## SELECTED EXCERPT
Rocky's Anniversary

Sharing your life with a parrot bring milestones to celebrate.

Rocky's Anniversary

April 19 marks one year since Rocky 'Too joined our household. One year since my friend and I rescued him from a bad home, who sold him on a rummage sale site on Facebook, a home where the man of the house blew marijuana smoke in his face and thought it was funny to “get him high.” One year since we first took him to my friend's home – her long-lived and much-loved parrot had passed on a while before – but she immediately realized that her small granddaughter and Rocky in the same household were not a wise match. Not Rocky's fault. The granddaughter could not be trusted with him because she firmly believed he was a plush toy. A year since she called me two days after we liberated him and said she couldn't keep him; would we take him?

Yes, we would. But that started a journey that has had its ups and downs. Some of the “ups” were really high and some of the “downs” were horribly low and there were times, many times, when we despaired of success. When Rocky screamed without ceasing for so long at a time that our dogs tried to get out the door and we weren't far behind. When he chomped Hubby so hard and so badly three times in the same week that Hubby has yet to work up the nerve to have Rocky step up again – though he still pets him and plays with him. He just doesn't pick him up. When we realized how very destructive a cockatoo can be and had to figure out ways to prevent him from dismantling the entire house. When he had a bad stretch that made him impossible to handle, even for me, his chosen person. While we learned his body language and his cues and the difference between a raised crest that means “wonder what that is?” and one that means “I've HAD it with YOU.”

## DATASET CONTENT
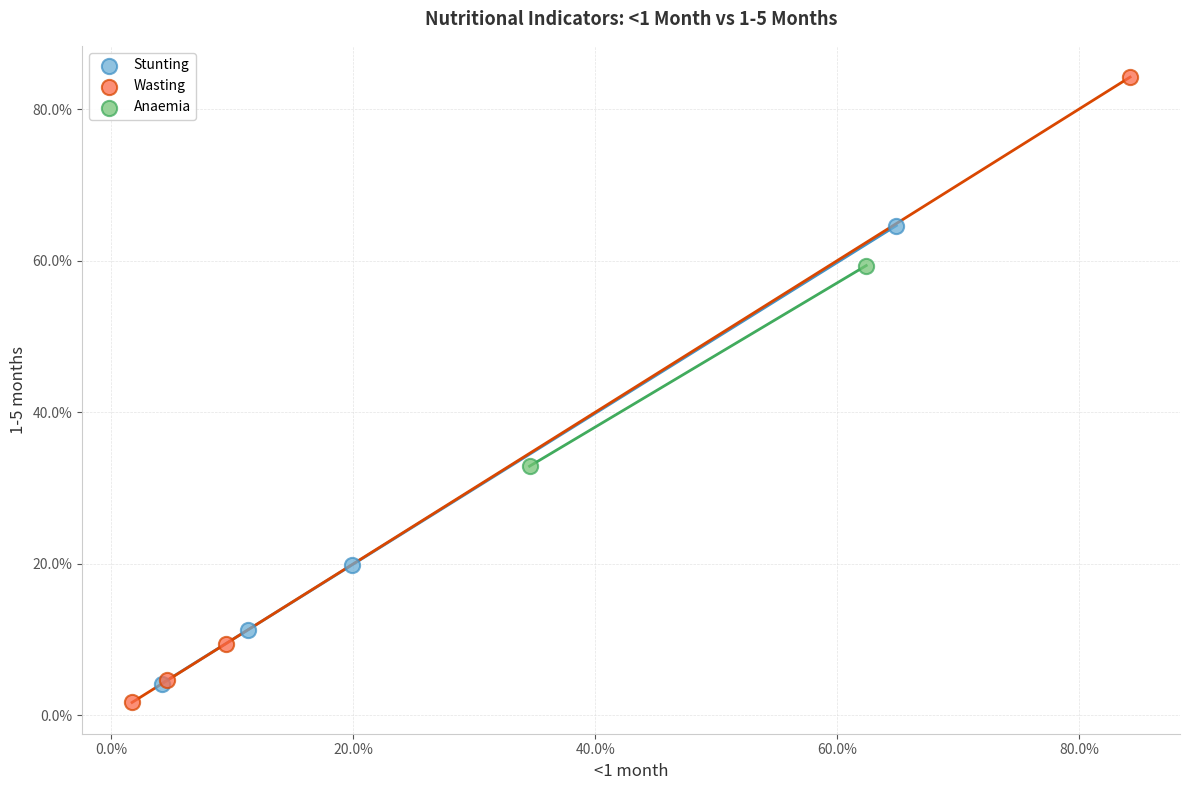

What are all the series names shown in the legend?

Stunting, Wasting, Anaemia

## TASKS FOR THIS EXERCISE
• A. In the Rocky's Anniversary piece, what date marks one year since Rocky joined the household?
• B. Copy the passage from the Rocky's Anniversary piece starting with "April 19 marks" and going on through "we take him?".
• C. Write the part of the Rocky's Anniversary piece that follows its last sentence.

## ANSWERS PER TASK
• A. April 19

• B.
April 19 marks one year since Rocky 'Too joined our household. One year since my friend and I rescued him from a bad home, who sold him on a rummage sale site on Facebook, a home where the man of the house blew marijuana smoke in his face and thought it was funny to “get him high.” One year since we first took him to my friend's home – her long-lived and much-loved parrot had passed on a while before – but she immediately realized that her small granddaughter and Rocky in the same household were not a wise match. Not Rocky's fault. The granddaughter could not be trusted with him because she firmly believed he was a plush toy. A year since she called me two days after we liberated him and said she couldn't keep him; would we take him?

• C.
We learned that crest up means you don't want to pick him up, even if he's in the mood to dance and be silly, because he's also unpredictable and could suddenly chomp. He learned that “put your head (feathers) down” means he won't get picked up until he calms, and he dearly loves to be picked up. He can and will visibly calm down to get that. We know now which shriek means “it's bedtime, cover me up” and which one means “Jack is barking and I have to do my fair share!” and which one means “I just like to make noise!” even though they sound, to the layman, exactly alike. He has a habit of gesturing with his beak that's a prequel to screaming and means, “Come pay attention to me!” He dunks his pellets so his water has to be changed three and four times a day, but his Quaker sister, Jade, does that, too, so I'm used to that.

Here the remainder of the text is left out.